Homegrown recorded the score when he bucked off 2016 PBR World Finals event winner Ryan Dirteater in a close 6.65 seconds in Round 3.
While he may have been a top bucker in 2019, when Eno first acquired Homegrown, he didn’t initially see the bovine’s natural talents that led him to make the purchase. Raised by Austin Beasley, the bull was traded to Nevada and Jay Nelson before he came to be owned by the Eno Family.
“I never really actually looked at the bull, other than I saw him buck a couple times and thought he looked pretty good,” Eno said of his path to owning Homegrown. “Then he got delivered up to the house and the first few trips I had him I thought I had just a spinner.”
His doubts however, were quickly erased.
“But then I was talking to Jay and kind of figured a little stuff out,” Eno continued. “He goes by himself at my house, he doesn’t go with general population. If something doesn’t get along with him, it gets moved. So he’s in a big pen with just one other bull.”

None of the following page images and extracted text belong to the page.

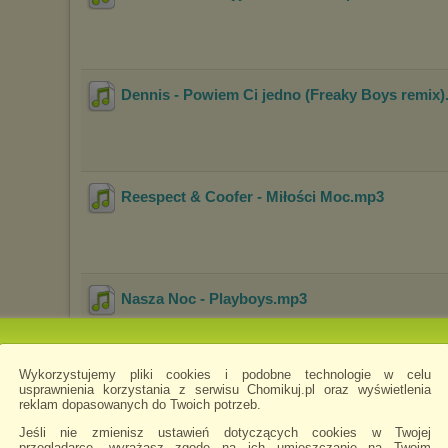
Dennis - Powiem Ci jedno (Freaky Boys remix)
Reespect & Coofer - Miłości Moc
.mp3
Nasza Noc - Playboys
.mp3
Wykorzystujemy pliki cookies i podobne technologie w celu
usprawnienia korzystania z serwisu Chomikuj.pl oraz wyświetlenia
reklam dopasowanych do Twoich potrzeb.
Jeśli nie zmienisz ustawień dotyczących cookies w Twojej
Wysokiej jakości legalny materiał!
przeglądarce, wyrażasz zgodę na ich umieszczanie na Twoim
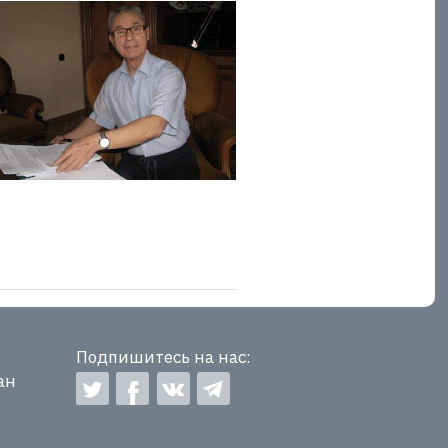
Подпишитесь на нас:
ан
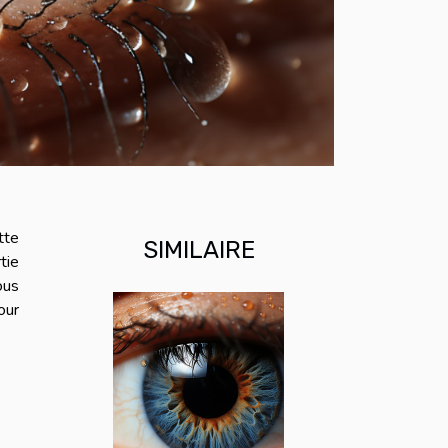
tte
SIMILAIRE
tie
ous
our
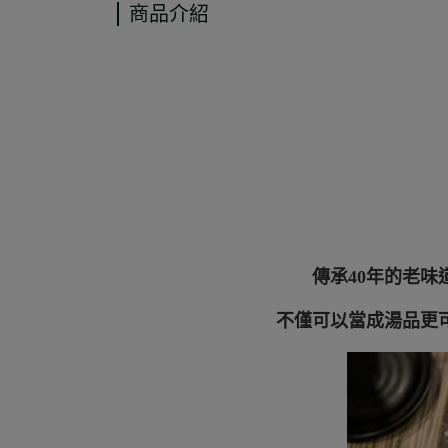
商品介紹
傳承
40
年的老味
不僅可以當成湯品更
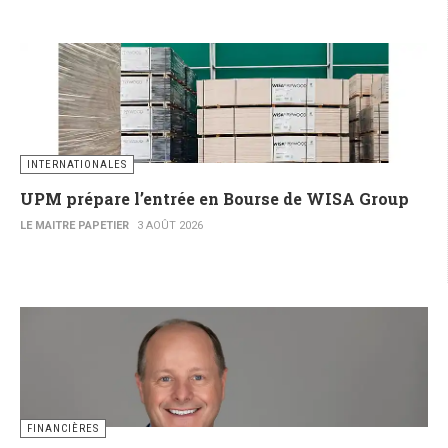
INTERNATIONALES
UPM prépare l’entrée en Bourse de WISA Group
LE MAITRE PAPETIER
3 AOÛT 2026
FINANCIÈRES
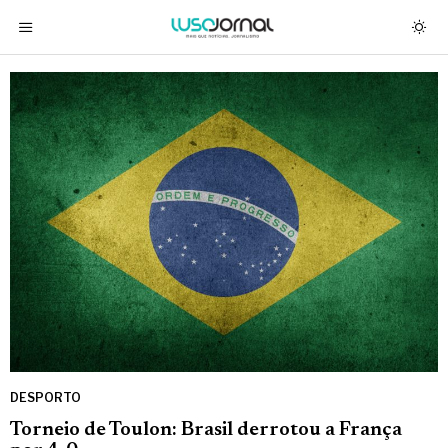
DESPORTO
Torneio de Toulon: Brasil derrotou a França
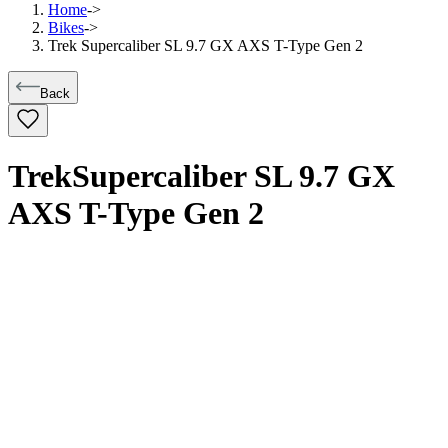
Home
->
Bikes
->
Trek Supercaliber SL 9.7 GX AXS T-Type Gen 2
Back
Trek
Supercaliber SL 9.7 GX
AXS T-Type Gen 2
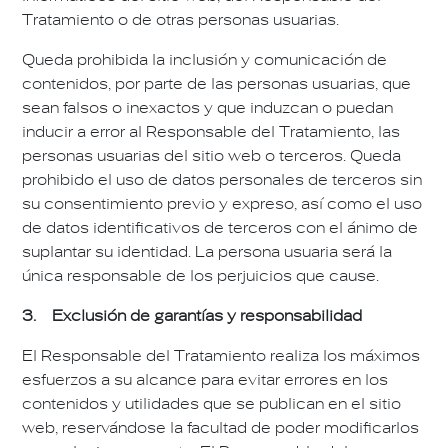
Tratamiento o de otras personas usuarias.
Queda prohibida la inclusión y comunicación de
contenidos, por parte de las personas usuarias, que
sean falsos o inexactos y que induzcan o puedan
inducir a error al Responsable del Tratamiento, las
personas usuarias del sitio web o terceros. Queda
prohibido el uso de datos personales de terceros sin
su consentimiento previo y expreso, así como el uso
de datos identificativos de terceros con el ánimo de
suplantar su identidad. La persona usuaria será la
única responsable de los perjuicios que cause.
3. Exclusión de garantías y responsabilidad
El Responsable del Tratamiento realiza los máximos
esfuerzos a su alcance para evitar errores en los
contenidos y utilidades que se publican en el sitio
web, reservándose la facultad de poder modificarlos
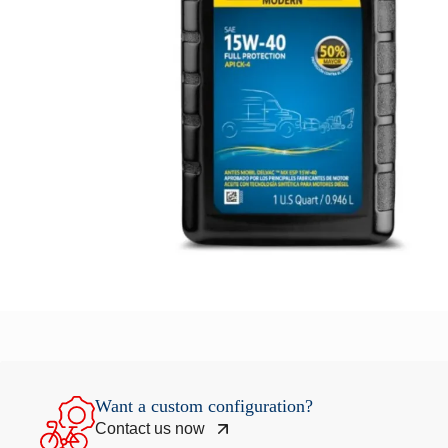
Want a custom configuration?
Contact us now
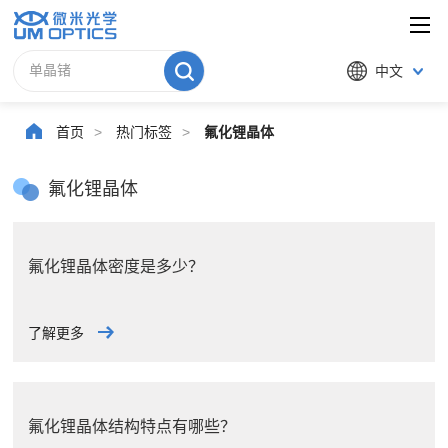
中文
首页
>
热门标签
>
氟化锂晶体
氟化锂晶体
氟化锂晶体密度是多少？
了解更多
氟化锂晶体结构特点有哪些？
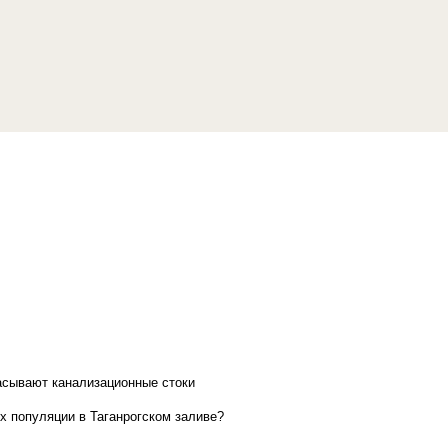
асывают канализационные стоки
х популяции в Таганрогском заливе?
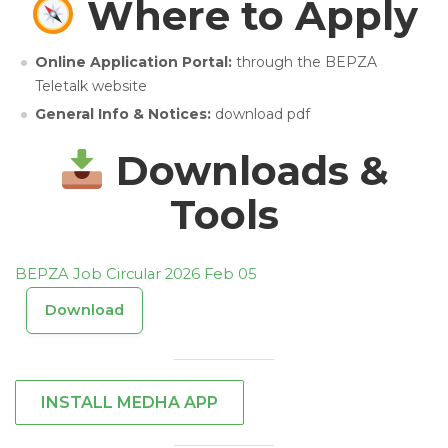
Where to Apply
Online Application Portal:
through the BEPZA
Teletalk website
General Info & Notices:
download pdf
Downloads &
Tools
BEPZA Job Circular 2026 Feb 05
Download
INSTALL MEDHA APP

As head-turning as Homegrown’s season in 2019 may be, how he came to his current name elicits an equally quick smile.
While the world may know now the prominent Canadian bucker as Homegrown, for Canadian fans they first knew him as Spuds.
“They called him Spuds because [Austin’s] neighbor sold potatoes,” Eno recalled. “Well the reject potatoes, every once in a while, he’d come and dump a load off at his house. After he did the trade [with Nevada], [she] wanted a picture, so he said he went out to get a picture, and this calf was out, and he was standing over at the potatoes and he’s eating the potatoes.
“He got a picture, and [the calf] turned and looked at him with a potato in his mouth. So that’s how he came up with the name Spuds. But then I changed it because the first couple of events I went to, he kept coming up TNT Bucking Bulls, so I just changed the name. And that’s how I come up with Homegrown, because homegrown potatoes.”